Who Lost the Sheep?

This morning my family worshipped at a friend’s church, Oak Lane Presbyterian Church in Philadelphia, PA.  We were honored, during that service, to be present as the church welcomed back a member who had been gone from the community for a long time.  Now, I happen to be friends with the pastor, and he has shared with me some of the reasons why this young woman had left in the first place.  I found myself honored and humbled to see the reuniting of the body of Christ in action, before my very eyes.
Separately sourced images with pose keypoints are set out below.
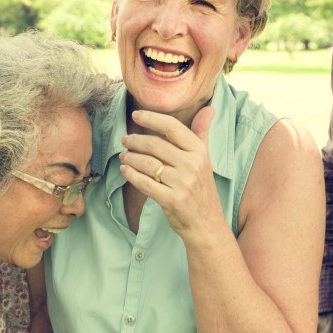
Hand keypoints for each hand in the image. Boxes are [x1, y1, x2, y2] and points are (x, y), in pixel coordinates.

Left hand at [119, 107, 221, 234]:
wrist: (207, 224)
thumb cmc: (202, 189)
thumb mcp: (205, 160)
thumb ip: (202, 133)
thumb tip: (209, 108)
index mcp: (200, 152)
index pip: (172, 127)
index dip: (152, 118)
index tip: (136, 114)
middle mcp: (193, 165)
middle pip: (155, 145)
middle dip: (135, 141)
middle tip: (125, 140)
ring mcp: (183, 183)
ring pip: (147, 163)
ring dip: (130, 158)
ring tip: (123, 156)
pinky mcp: (172, 200)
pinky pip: (145, 183)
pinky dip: (131, 175)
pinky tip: (124, 170)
Later, I found myself thinking about the parable of the Lost Sheep.  You know the one:

Then Jesus told them this parable: “Suppose one of you has a hundred sheep and loses one of them. Doesn’t he leave the ninety-nine in the open country and go after the lost sheep until he finds it? And when he finds it, he joyfully puts it on his shoulders and goes home. Then he calls his friends and neighbors together and says, ‘Rejoice with me; I have found my lost sheep.’ I tell you that in the same way there will be more rejoicing in heaven over one sinner who repents than over ninety-nine righteous persons who do not need to repent. (Luke 15:3-7)

As I thought about that young woman, I couldn’t help but remember how many times I have heard people talk about folks who fall away from the church as “lost sheep.”  And whatever the reason for the departure, so often the language seems to circle around the idea that the person somehow “lost” us.  And yet, that isn’t what the Scripture seems to be saying at all.  Instead, Jesus says, suppose one of YOU has lost a sheep.  In other words, the person didn’t lose herself.  You did.
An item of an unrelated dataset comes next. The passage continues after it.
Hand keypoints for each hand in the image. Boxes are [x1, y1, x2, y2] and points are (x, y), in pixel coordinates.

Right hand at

It reminds me of parents who “lose” their children in a mall or at a gas station.  How often do you hear those frantic parents screaming, “My daughter lost herself!  Help me find her!?”  In every case, the parents see themselves as responsible for the welfare of the child, and seek him or her out with the assumption that somehow, the parents had lost him.
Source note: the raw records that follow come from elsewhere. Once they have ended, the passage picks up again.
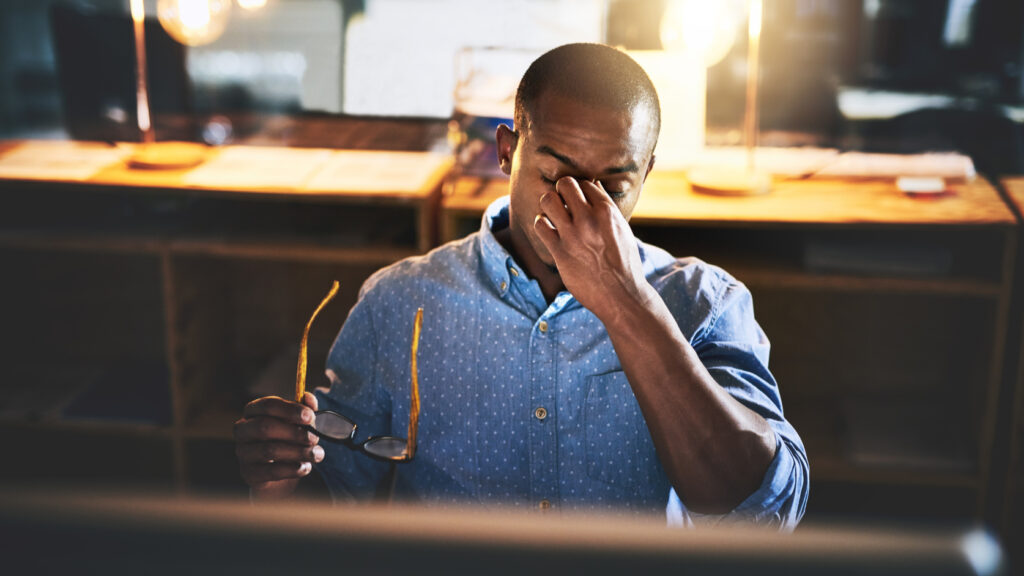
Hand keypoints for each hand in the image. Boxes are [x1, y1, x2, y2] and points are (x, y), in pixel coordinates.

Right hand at [234, 392, 323, 499]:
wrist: (279, 474)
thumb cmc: (288, 441)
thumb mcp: (299, 424)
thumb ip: (305, 410)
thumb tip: (308, 397)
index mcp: (253, 411)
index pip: (267, 405)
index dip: (290, 410)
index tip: (310, 416)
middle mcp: (243, 430)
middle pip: (265, 427)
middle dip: (294, 433)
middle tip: (314, 438)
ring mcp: (243, 452)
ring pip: (269, 450)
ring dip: (298, 452)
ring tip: (317, 454)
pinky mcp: (248, 473)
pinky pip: (272, 471)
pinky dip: (293, 469)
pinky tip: (306, 467)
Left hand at [534, 176, 652, 319]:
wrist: (621, 295)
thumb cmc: (624, 263)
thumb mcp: (623, 230)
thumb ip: (607, 207)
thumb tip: (594, 185)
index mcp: (608, 211)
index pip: (585, 183)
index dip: (580, 190)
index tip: (579, 200)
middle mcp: (589, 219)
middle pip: (565, 184)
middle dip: (562, 190)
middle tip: (564, 203)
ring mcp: (573, 235)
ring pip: (548, 200)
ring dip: (549, 205)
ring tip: (554, 214)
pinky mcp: (560, 251)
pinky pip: (540, 225)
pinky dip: (542, 224)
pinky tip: (548, 230)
Can we say it is all that different with the church?  When people leave our fellowship, is it because they are leaving us, or is it because we have somehow departed from our mission as the church of Jesus Christ?  Perhaps they wandered because we neglected our practices of hospitality, or of holy listening, or divine compassion.  Perhaps they wandered away because we offered no bread that fills or water that nourishes the parched Spirit.

The church has a great deal to learn from people like this young woman who have taken another chance with her childhood church at Oak Lane.  For perhaps in acknowledging our own complicity in the wandering of the people of God, we may find ourselves, and our mission, renewed.